Still, the editor was right about differing opinions. The opinions she refers to are not scientist but Rabbinic scholars. This girl was arguing that “we Jews” by which she can only mean Orthodox rabbinic consensus, was geocentric. The editor replied specifically to her assertion that it was a fundamental belief of Orthodoxy. It would be a lie to say that not Rabbinic scholars since Galileo have ever been geocentrists because many were. Today however few Rabbis ever thought geocentrism in any way a religious belief and feel free to accept scientific views. Any person seeking to prove what Orthodox Rabbis historical believed can bring proofs either way. Some Rabbis vehemently rejected heliocentrism while there was even one Rabbi who was even a student of Galileo and an ardent heoiocentrist. Thus her answer of differing (rabbinic) opinions was correct and the best answer to give when arguing on theological issues. Regardless, geocentrism today is no longer as “wrong” as it used to be. The Lubavitcher Rebbe pointed out that the theory of Relativity makes the question of what moves around what moot. I am no student of physics but even I understand that relativity does make defining what moves around what much more flexible. If one really feels the need to theologically believe in geocentrism they can do so due to the the theory of relativity.
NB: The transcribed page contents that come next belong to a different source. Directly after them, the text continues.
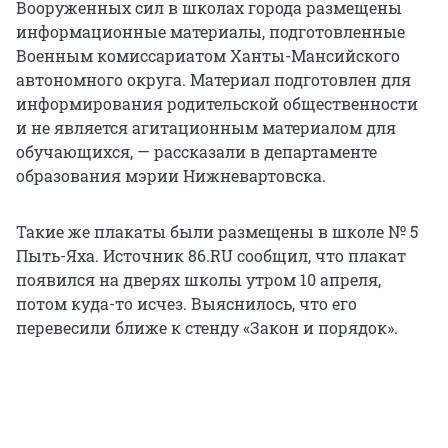
Вооруженных сил в школах города размещены
информационные материалы, подготовленные
Военным комиссариатом Ханты-Мансийского
автономного округа. Материал подготовлен для
информирования родительской общественности
и не является агитационным материалом для
обучающихся, — рассказали в департаменте
образования мэрии Нижневартовска.
Такие же плакаты были размещены в школе № 5
Пыть-Яха. Источник 86.RU сообщил, что плакат
появился на дверях школы утром 10 апреля,
потом куда-то исчез. Выяснилось, что его
перевесили ближе к стенду «Закон и порядок».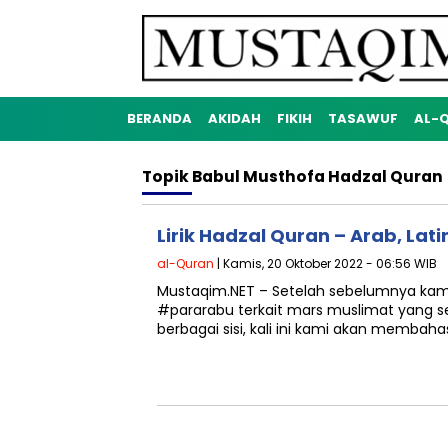
BERANDA
AKIDAH
FIKIH
TASAWUF
AL-
Topik
Babul Musthofa Hadzal Quran
Lirik Hadzal Quran – Arab, Lati
al-Quran
| Kamis, 20 Oktober 2022 - 06:56 WIB
Mustaqim.NET – Setelah sebelumnya kam
#pararabu terkait mars muslimat yang se
berbagai sisi, kali ini kami akan membaha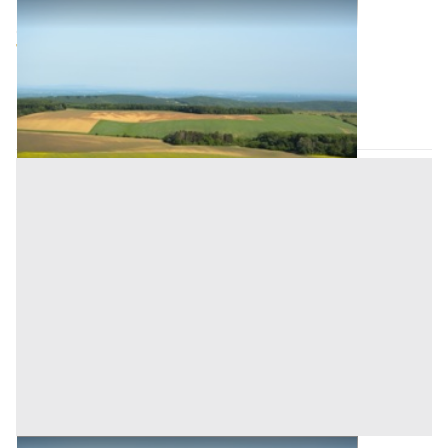
Terreni all'asta a Padova
Offerta minima
97.000 €
72.750 €
Galzignano Terme
(Padova)
Codice asta:
AB02414688
Asta chiusa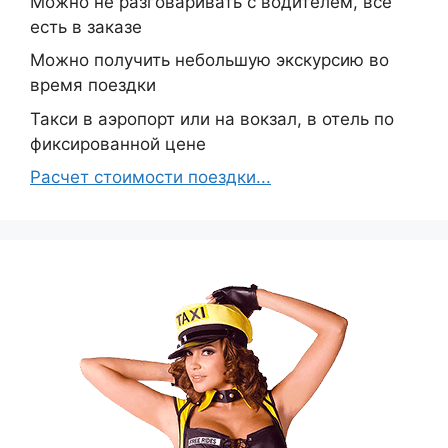
Можно не разговаривать с водителем, всё
есть в заказе
Можно получить небольшую экскурсию во
время поездки
Такси в аэропорт или на вокзал, в отель по
фиксированной цене
Расчет стоимости поездки...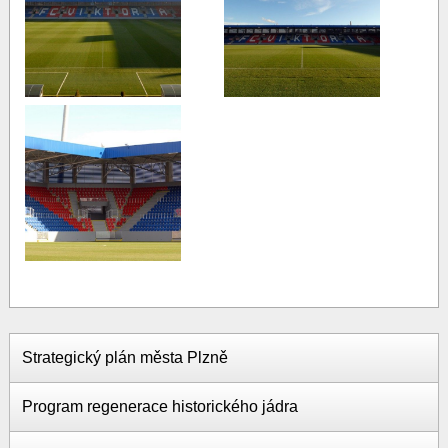
Strategický plán města Plzně
Program regenerace historického jádra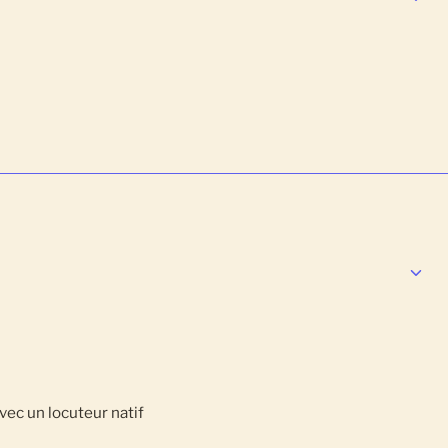
avec un locuteur natif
Leaving aside religion, let’s tackle the scientific claim based on relativity. Now I’m not going to give the answer here, as I’ll leave it to readers. But let me just pose this Gedankenexperiment. Model the Earth going around the sun by making two fists and having one of them revolve around the other. If you could see your fists from afar, floating in space, you wouldn’t know which object was going around the other. From the Earth’s reference frame, it would look like the Sun was going around the Earth, and vice versa from the Sun’s reference frame. So why isn’t “Grow up” right on scientific grounds?
I’ll put up the answer later, just so readers can think about the evidence for a heliocentric solar system. But do put your own answers below in the comments.